Thus, for example, it is assumed that the seven through holes 5 are formed at intervals of 0.2 mm or more (0.2 mm to 0.21 mm). In such a case, the diameter D1 of the pre-hole 3 illustrated in FIG. 4 is represented by the following equation where the diameter D2 of each through hole 5 is 0.35 mm, the interval L1 between the through holes 5 is 0.21 mm, and the interval L2 between the base 2 and each through hole 5 is 0.20 mm. D1=(D2×3)+(L1×2)+(L2×2) =(0.35×3)+(0.21×2)+(0.2×2). Then, the area of the pre-hole 3 is ((D2×3)+(L1×2)+(L2×2)) 2>Π/4=((0.35×3)+(0.21×2)+(0.2×2)) 2×Π/4=1.82×Π/4≈2.746 (mm2).
Thus, the area required per through hole 5 in the pre-hole 3 is 1/7 of the area of the pre-hole 3, namely, about 0.392 (mm2). Therefore, as compared to the arrangement configuration in which one pre-hole is formed for one through hole, the area of the pre-hole 3 required per through hole 5 in the pre-hole 3 is reduced by 33.4%. As a result, the arrangement density at which the through holes 5 are arranged in the pre-hole 3 is improved. In addition, in consideration of an arrangement configuration of the through holes which ensures insulation between the base 2 and the through holes 5 and insulation between the through holes 5, the through holes 5 are desirably arranged in the pre-hole 3 so as to have centers on a circle concentric with the pre-hole 3 as illustrated in FIG. 4.

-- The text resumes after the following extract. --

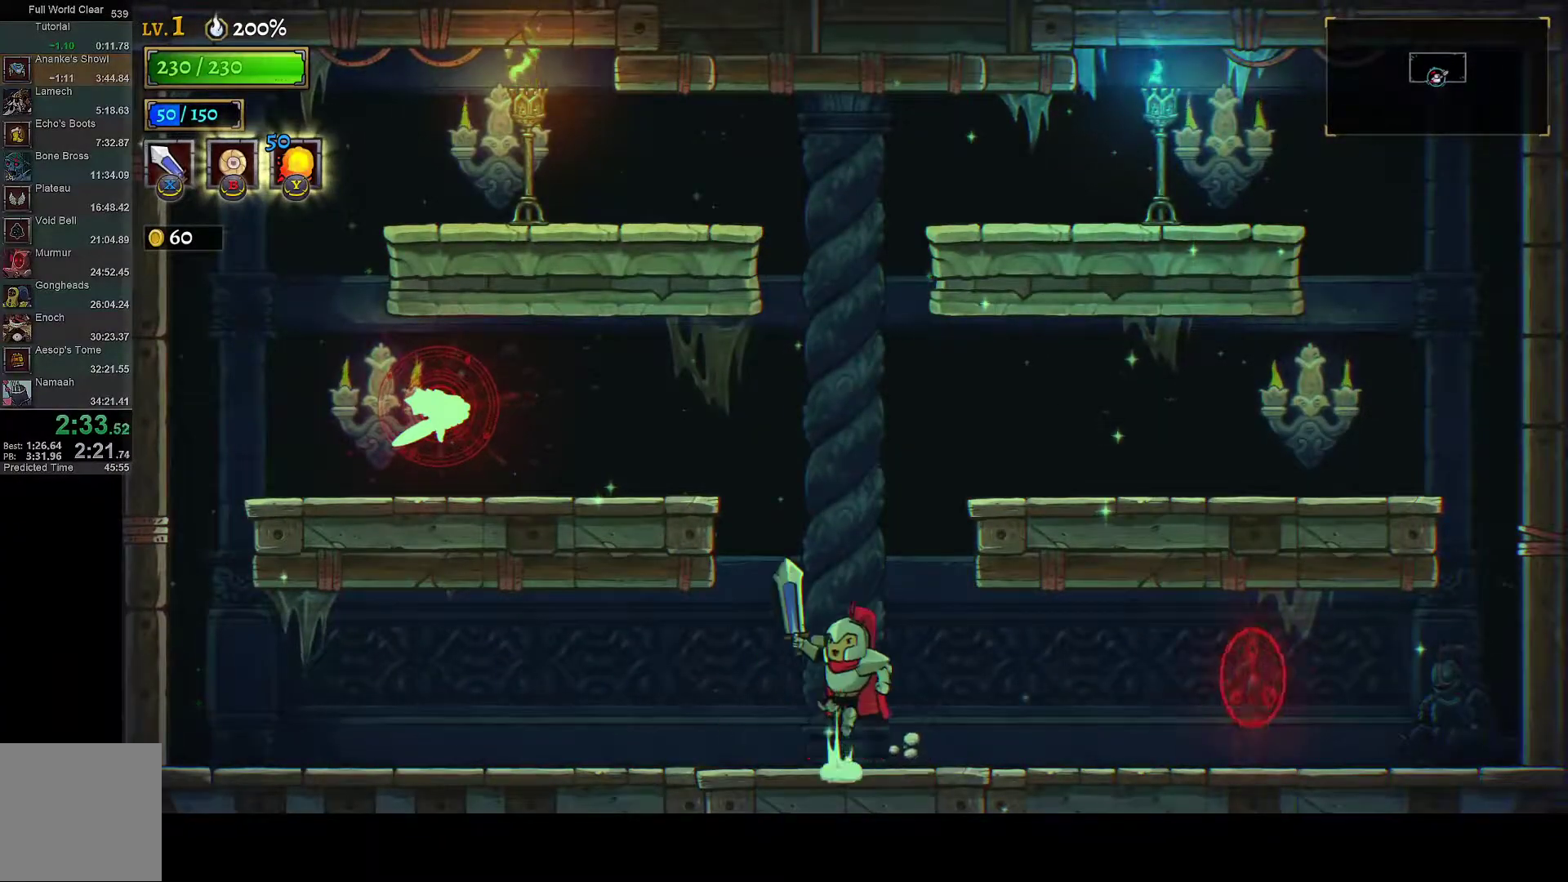
{"buttons": [], "left_stick": "center", "right_stick": "center", "events": [[267, "DPAD_LEFT", "down"], [283, "A", "up"], [317, "L1", "down"], [350, "X", "down"], [483, "DPAD_LEFT", "up"], [483, "L1", "up"], [500, "X", "up"]]}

In the manufacturing method of Embodiment 1, the separation film 12 is attached to the back surface 2C of the base 2 to constitute the bottom 8 which closes the opening of the pre-hole 3. Thus, when filling the insulating material 4, the bottom 8 can prevent the insulating material 4 filled in the pre-hole 3 from hanging down. As a result, the workload is reduced in the filling step of filling the insulating material 4 into the pre-hole 3, and hence the workload can be reduced when forming the plurality of through holes 5 in the pre-hole 3 of the conductive base 2.
In the printed wiring board 1 of Embodiment 1, the plurality of through holes 5 are formed in the single pre-hole 3, and thus the surface area of the pre-hole 3 required per through hole 5 in the pre-hole 3 can be suppressed. As a result, the surface area of the hole-plugging portion 4A in the pre-hole 3 decreases, and the amount of the insulating material 4 having a high coefficient of thermal expansion decreases. Thus, this can contribute to decrease in the coefficient of thermal expansion of the entire printed wiring board 1.
It should be noted that in Embodiment 1 described above, the double-sided printed wiring board 1 is exemplified as illustrated in FIG. 1. However, Embodiment 1 is also applicable to a multilayer printed wiring board. FIG. 5 is a cross-sectional view illustrating an example of a multilayer printed wiring board of Embodiment 1. It should be noted that the same components as those in the printed wiring board 1 illustrated in FIG. 1 are designated by the same reference characters, and thus the description of the overlapping configurations and operations is omitted. In the multilayer printed wiring board 1A illustrated in FIG. 5, double-sided copper-attached plates 7A in which circuits are formed are interposed on the wiring layers 7 laminated on the front and back of the double-sided printed wiring board 1, and are laminated with prepreg materials, thereby providing a multilayer structure. In other words, the present embodiment can also be applied to the multilayer printed wiring board 1A.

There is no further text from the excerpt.